### What the task asks
Would you return the data below exactly as it stands, with every picture left out?

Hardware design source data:
-- Opening Marker --

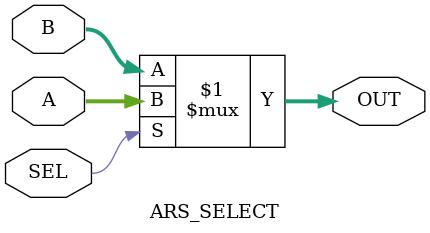
<source format=v>
`timescale 1ns / 1ps
module ARS_SELECT(
					SEL,
					A,
					B,
					OUT
					);
input SEL;
input [232 : 0] A;
input [232 : 0] B;
output [232 : 0] OUT;
//if(SEL)
//	assign OUT = A;
//else
//	assign OUT = B;
assign OUT = SEL ? A : B;




endmodule
</source>
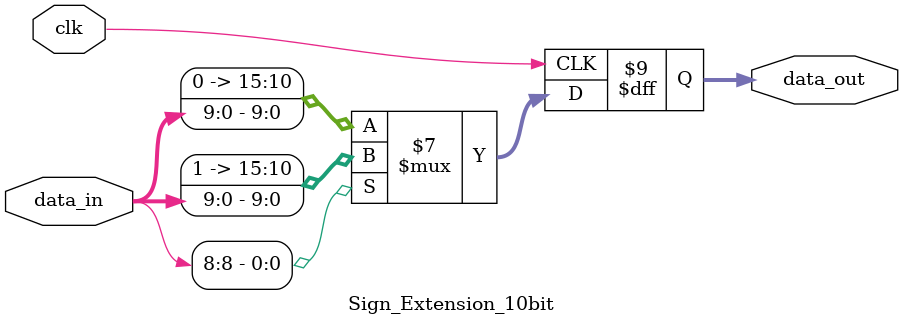
<source format=v>
`timescale 1ns / 1ns

module Sign_Extension_10bit(
  input clk,
  input [9:0]data_in,
  output reg [15:0] data_out
);

always @(posedge clk) begin
  if ( data_in[8] == 1'b1)begin
   data_out<={6'b111111,data_in};
    end else if ( data_in[8] == 1'b0) begin
      data_out<={6'b000000,data_in};
      end else begin
        data_out<=data_in;
  end
end
endmodule

</source>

-- Closing Marker --

### Reply to the task
<source format=v>
`timescale 1ns / 1ps
module ARS_SELECT(
					SEL,
					A,
					B,
					OUT
					);
input SEL;
input [232 : 0] A;
input [232 : 0] B;
output [232 : 0] OUT;
//if(SEL)
//	assign OUT = A;
//else
//	assign OUT = B;
assign OUT = SEL ? A : B;




endmodule
</source>
<source format=v>
`timescale 1ns / 1ns

module Sign_Extension_10bit(
  input clk,
  input [9:0]data_in,
  output reg [15:0] data_out
);

always @(posedge clk) begin
  if ( data_in[8] == 1'b1)begin
   data_out<={6'b111111,data_in};
    end else if ( data_in[8] == 1'b0) begin
      data_out<={6'b000000,data_in};
      end else begin
        data_out<=data_in;
  end
end
endmodule

</source>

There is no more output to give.